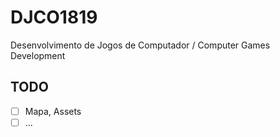 # DJCO1819
Desenvolvimento de Jogos de Computador / Computer Games Development

## TODO
- [ ] Mapa, Assets
- [ ] ...
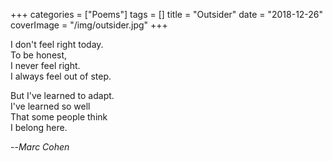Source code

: +++
categories = ["Poems"]
tags = []
title = "Outsider"
date = "2018-12-26"
coverImage = "/img/outsider.jpg"
+++

<!--more-->
I don't feel right today.  
To be honest,  
I never feel right.  
I always feel out of step.  

But I've learned to adapt.  
I've learned so well  
That some people think  
I belong here.  

--<cite>Marc Cohen</cite>
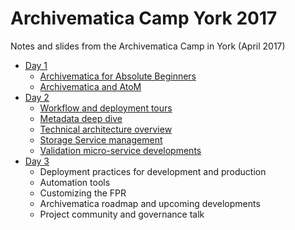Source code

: # Archivematica Camp York 2017
Notes and slides from the Archivematica Camp in York (April 2017)

* [Day 1](Day%201.md)
    * [Archivematica for Absolute Beginners](Day%201.md#archivematica-for-Absolute-Beginners)
    * [Archivematica and AtoM](Day%201.md#atom)
* [Day 2](Day%202.md)
    * [Workflow and deployment tours](Day%202.md#workflow-and-deployment-tours)
    * [Metadata deep dive](Day%202.md#metadata-deep-dive)
    * [Technical architecture overview](Day%202.md#technical-architecture-overview)
    * [Storage Service management](Day%202.md#storage-service-management)
    * [Validation micro-service developments](Day%202.md#validation-micro-service-development)
* [Day 3](Day%203.md)
    * Deployment practices for development and production
    * Automation tools
    * Customizing the FPR
    * Archivematica roadmap and upcoming developments
    * Project community and governance talk
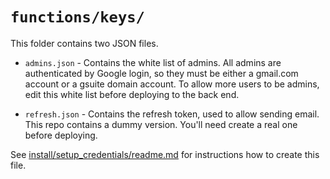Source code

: # `functions/keys/`

This folder contains two JSON files.

* `admins.json` - Contains the white list of admins.
  All admins are authenticated by Google login, so they
  must be either a gmail.com account or a gsuite domain account.
  To allow more users to be admins, edit this white list
  before deploying to the back end.


* `refresh.json` - Contains the refresh token, used to allow
sending email. This repo contains a dummy version. You'll need create
a real one before deploying.

See [install/setup_credentials/readme.md](../../install/setup_credentials/readme.md)
for instructions how to create this file.
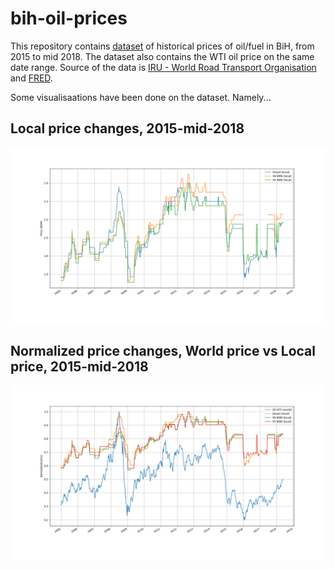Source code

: # bih-oil-prices

This repository contains [dataset](data.csv) of historical prices of oil/fuel in BiH, from 2015 to mid 2018. The dataset also contains the WTI oil price on the same date range. Source of the data is [IRU - World Road Transport Organisation](https://www.iru.org/) and [FRED](https://fred.stlouisfed.org/).

Some visualisaations have been done on the dataset. Namely...

## Local price changes, 2015-mid-2018

![Local price changes](vis-images/local-oil-prices.png)

## Normalized price changes, World price vs Local price, 2015-mid-2018

![Local price changes](vis-images/normalized-oil-prices.png)
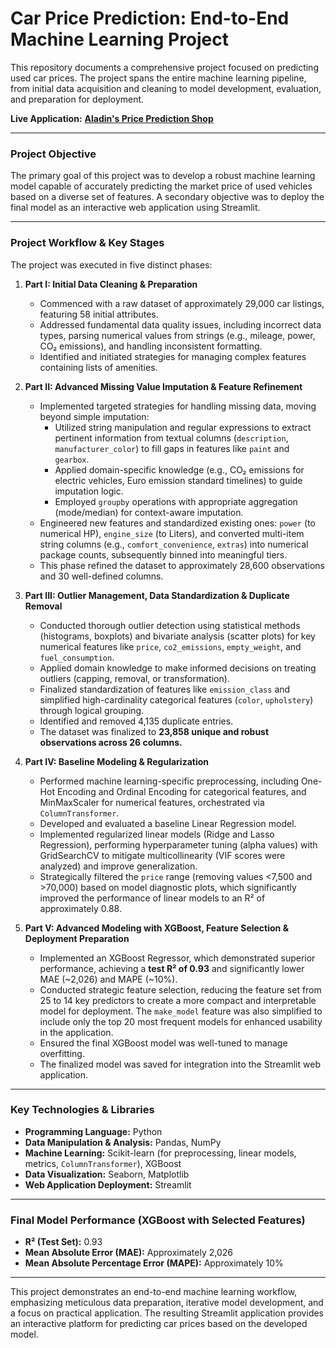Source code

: # Car Price Prediction: End-to-End Machine Learning Project

This repository documents a comprehensive project focused on predicting used car prices. The project spans the entire machine learning pipeline, from initial data acquisition and cleaning to model development, evaluation, and preparation for deployment.

**Live Application:** [**Aladin's Price Prediction Shop**](https://aladinspricepredictionshop.streamlit.app/)

---

### Project Objective

The primary goal of this project was to develop a robust machine learning model capable of accurately predicting the market price of used vehicles based on a diverse set of features. A secondary objective was to deploy the final model as an interactive web application using Streamlit.

---

### Project Workflow & Key Stages

The project was executed in five distinct phases:

1.  **Part I: Initial Data Cleaning & Preparation**
    *   Commenced with a raw dataset of approximately 29,000 car listings, featuring 58 initial attributes.
    *   Addressed fundamental data quality issues, including incorrect data types, parsing numerical values from strings (e.g., mileage, power, CO₂ emissions), and handling inconsistent formatting.
    *   Identified and initiated strategies for managing complex features containing lists of amenities.

2.  **Part II: Advanced Missing Value Imputation & Feature Refinement**
    *   Implemented targeted strategies for handling missing data, moving beyond simple imputation:
        *   Utilized string manipulation and regular expressions to extract pertinent information from textual columns (`description`, `manufacturer_color`) to fill gaps in features like `paint` and `gearbox`.
        *   Applied domain-specific knowledge (e.g., CO₂ emissions for electric vehicles, Euro emission standard timelines) to guide imputation logic.
        *   Employed `groupby` operations with appropriate aggregation (mode/median) for context-aware imputation.
    *   Engineered new features and standardized existing ones: `power` (to numerical HP), `engine_size` (to Liters), and converted multi-item string columns (e.g., `comfort_convenience`, `extras`) into numerical package counts, subsequently binned into meaningful tiers.
    *   This phase refined the dataset to approximately 28,600 observations and 30 well-defined columns.

3.  **Part III: Outlier Management, Data Standardization & Duplicate Removal**
    *   Conducted thorough outlier detection using statistical methods (histograms, boxplots) and bivariate analysis (scatter plots) for key numerical features like `price`, `co2_emissions`, `empty_weight`, and `fuel_consumption`.
    *   Applied domain knowledge to make informed decisions on treating outliers (capping, removal, or transformation).
    *   Finalized standardization of features like `emission_class` and simplified high-cardinality categorical features (`color`, `upholstery`) through logical grouping.
    *   Identified and removed 4,135 duplicate entries.
    *   The dataset was finalized to **23,858 unique and robust observations across 26 columns.**

4.  **Part IV: Baseline Modeling & Regularization**
    *   Performed machine learning-specific preprocessing, including One-Hot Encoding and Ordinal Encoding for categorical features, and MinMaxScaler for numerical features, orchestrated via `ColumnTransformer`.
    *   Developed and evaluated a baseline Linear Regression model.
    *   Implemented regularized linear models (Ridge and Lasso Regression), performing hyperparameter tuning (alpha values) with GridSearchCV to mitigate multicollinearity (VIF scores were analyzed) and improve generalization.
    *   Strategically filtered the `price` range (removing values <7,500 and >70,000) based on model diagnostic plots, which significantly improved the performance of linear models to an R² of approximately 0.88.

5.  **Part V: Advanced Modeling with XGBoost, Feature Selection & Deployment Preparation**
    *   Implemented an XGBoost Regressor, which demonstrated superior performance, achieving a **test R² of 0.93** and significantly lower MAE (~2,026) and MAPE (~10%).
    *   Conducted strategic feature selection, reducing the feature set from 25 to 14 key predictors to create a more compact and interpretable model for deployment. The `make_model` feature was also simplified to include only the top 20 most frequent models for enhanced usability in the application.
    *   Ensured the final XGBoost model was well-tuned to manage overfitting.
    *   The finalized model was saved for integration into the Streamlit web application.

---

### Key Technologies & Libraries

*   **Programming Language:** Python
*   **Data Manipulation & Analysis:** Pandas, NumPy
*   **Machine Learning:** Scikit-learn (for preprocessing, linear models, metrics, `ColumnTransformer`), XGBoost
*   **Data Visualization:** Seaborn, Matplotlib
*   **Web Application Deployment:** Streamlit

---

### Final Model Performance (XGBoost with Selected Features)

*   **R² (Test Set):** 0.93
*   **Mean Absolute Error (MAE):** Approximately 2,026
*   **Mean Absolute Percentage Error (MAPE):** Approximately 10%

---

This project demonstrates an end-to-end machine learning workflow, emphasizing meticulous data preparation, iterative model development, and a focus on practical application. The resulting Streamlit application provides an interactive platform for predicting car prices based on the developed model.
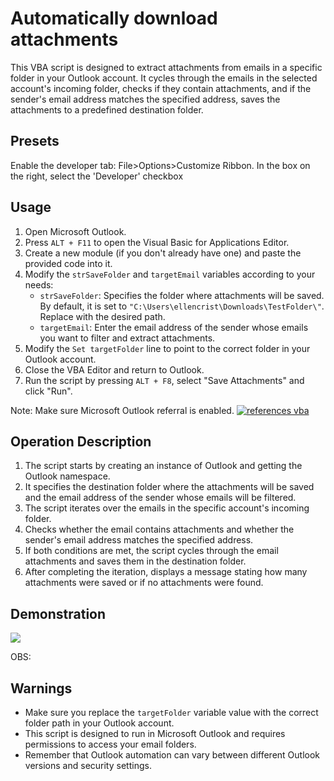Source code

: # Automatically download attachments

This VBA script is designed to extract attachments from emails in a specific folder in your Outlook account. It cycles through the emails in the selected account's incoming folder, checks if they contain attachments, and if the sender's email address matches the specified address, saves the attachments to a predefined destination folder.

## Presets
Enable the developer tab: File>Options>Customize Ribbon. In the box on the right, select the 'Developer' checkbox

## Usage
1. Open Microsoft Outlook.
2. Press `ALT + F11` to open the Visual Basic for Applications Editor.
3. Create a new module (if you don't already have one) and paste the provided code into it.
4. Modify the `strSaveFolder` and `targetEmail` variables according to your needs:
    - `strSaveFolder`: Specifies the folder where attachments will be saved. By default, it is set to `"C:\Users\ellencrist\Downloads\TestFolder\"`. Replace with the desired path.
    - `targetEmail`: Enter the email address of the sender whose emails you want to filter and extract attachments.
5. Modify the `Set targetFolder` line to point to the correct folder in your Outlook account.
6. Close the VBA Editor and return to Outlook.
7. Run the script by pressing `ALT + F8`, select "Save Attachments" and click "Run".

Note: Make sure Microsoft Outlook referral is enabled.
<a href="https://uploaddeimagens.com.br/images/004/570/415/full/Captura_de_tela_2023-08-08_173356.png?1691527142"><img src="https://uploaddeimagens.com.br/images/004/570/415/full/Captura_de_tela_2023-08-08_173356.png?1691527142" alt="references vba" border="0"> </a>


## Operation Description

1. The script starts by creating an instance of Outlook and getting the Outlook namespace.
2. It specifies the destination folder where the attachments will be saved and the email address of the sender whose emails will be filtered.
3. The script iterates over the emails in the specific account's incoming folder.
4. Checks whether the email contains attachments and whether the sender's email address matches the specified address.
5. If both conditions are met, the script cycles through the email attachments and saves them in the destination folder.
6. After completing the iteration, displays a message stating how many attachments were saved or if no attachments were found.

## Demonstration
<img src="https://s11.gifyu.com/images/ScZqu.gif">

OBS:

## Warnings

- Make sure you replace the `targetFolder` variable value with the correct folder path in your Outlook account.
- This script is designed to run in Microsoft Outlook and requires permissions to access your email folders.
- Remember that Outlook automation can vary between different Outlook versions and security settings.
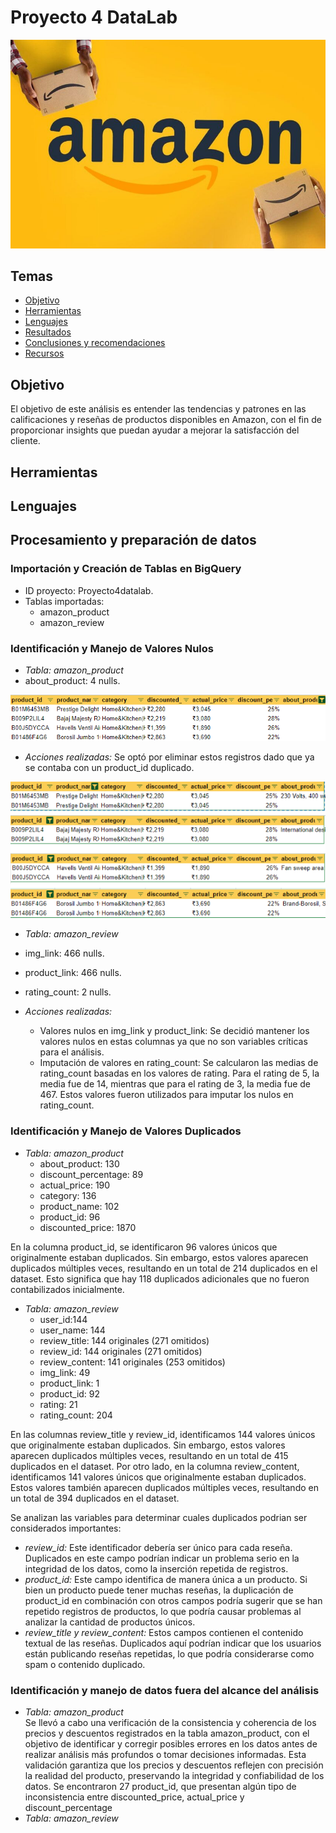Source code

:# Proyecto 4 DataLab

![alt text](images/amazon-828x548.jpg)

## Temas

- [Objetivo](#objetivo)
- [Herramientas](#herramientas)
- [Lenguajes](#lenguajes)
- [Resultados](#resultados)
- [Conclusiones y recomendaciones](#conclusiones-y-recomendaciones)
- [Recursos](#recursos)

## Objetivo
El objetivo de este análisis es entender las tendencias y patrones en las calificaciones y reseñas de productos disponibles en Amazon, con el fin de proporcionar insights que puedan ayudar a mejorar la satisfacción del cliente.


## Herramientas

## Lenguajes

## Procesamiento y preparación de datos

### Importación y Creación de Tablas en BigQuery

- ID proyecto: Proyecto4datalab.
- Tablas importadas:
    - amazon_product
    - amazon_review
### Identificación y Manejo de Valores Nulos

-  *Tabla: amazon_product*
  - about_product: 4 nulls.

 ![alt text](images/image.png)

 - *Acciones realizadas:* Se optó por eliminar estos registros dado que ya se contaba con un product_id duplicado.

![alt text](images/duplicates_about_product.png)
 
   - *Tabla: amazon_review*
  - img_link: 466 nulls.
  - product_link: 466 nulls.
  - rating_count: 2 nulls.

- *Acciones realizadas:* 
    - Valores nulos en img_link y product_link: Se decidió mantener los valores nulos en estas columnas ya que no son variables críticas para el análisis.
    - Imputación de valores en rating_count: Se calcularon las medias de rating_count basadas en los valores de rating. Para el rating de 5, la media fue de 14, mientras que para el rating de 3, la media fue de 467. Estos valores fueron utilizados para imputar los nulos en rating_count.

### Identificación y Manejo de Valores Duplicados

-  *Tabla: amazon_product*
    - about_product: 130
    - discount_percentage: 89 
    - actual_price: 190
    - category: 136
    - product_name: 102
    - product_id: 96
    - discounted_price: 1870

En la columna product_id, se identificaron 96 valores únicos que originalmente estaban duplicados. Sin embargo, estos valores aparecen duplicados múltiples veces, resultando en un total de 214 duplicados en el dataset. Esto significa que hay 118 duplicados adicionales que no fueron contabilizados inicialmente.

-  *Tabla: amazon_review*   
    - user_id:144
    - user_name: 144
    - review_title: 144 originales (271 omitidos)
    - review_id: 144 originales (271 omitidos)
    - review_content: 141 originales (253 omitidos)
    - img_link: 49
    - product_link: 1
    - product_id: 92
    - rating: 21
    - rating_count: 204 

En las columnas review_title y review_id, identificamos 144 valores únicos que originalmente estaban duplicados. Sin embargo, estos valores aparecen duplicados múltiples veces, resultando en un total de 415 duplicados en el dataset. 
Por otro lado, en la columna review_content, identificamos 141 valores únicos que originalmente estaban duplicados. Estos valores también aparecen duplicados múltiples veces, resultando en un total de 394 duplicados en el dataset.

Se analizan las variables para determinar cuales duplicados podrian ser considerados importantes:

- *review_id:* Este identificador debería ser único para cada reseña. Duplicados en este campo podrían indicar un problema serio en la integridad de los datos, como la inserción repetida de registros.
- *product_id:* Este campo identifica de manera única a un producto. Si bien un producto puede tener muchas reseñas, la duplicación de product_id en combinación con otros campos podría sugerir que se han repetido registros de productos, lo que podría causar problemas al analizar la cantidad de productos únicos.
- *review_title y review_content:* Estos campos contienen el contenido textual de las reseñas. Duplicados aquí podrían indicar que los usuarios están publicando reseñas repetidas, lo que podría considerarse como spam o contenido duplicado.
### Identificación y manejo de datos fuera del alcance del análisis
-  *Tabla: amazon_product*  
Se llevó a cabo una verificación de la consistencia y coherencia de los precios y descuentos registrados en la tabla amazon_product, con el objetivo de identificar y corregir posibles errores en los datos antes de realizar análisis más profundos o tomar decisiones informadas. Esta validación garantiza que los precios y descuentos reflejen con precisión la realidad del producto, preservando la integridad y confiabilidad de los datos.
Se encontraron 27 product_id, que presentan algún tipo de inconsistencia entre discounted_price, actual_price y discount_percentage
-  *Tabla: amazon_review*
= = = = = = =
**Try it**
Determine the number of lines in the data above that include the word "embargo", then answer with that number alone.

**Answer to this exercise**
2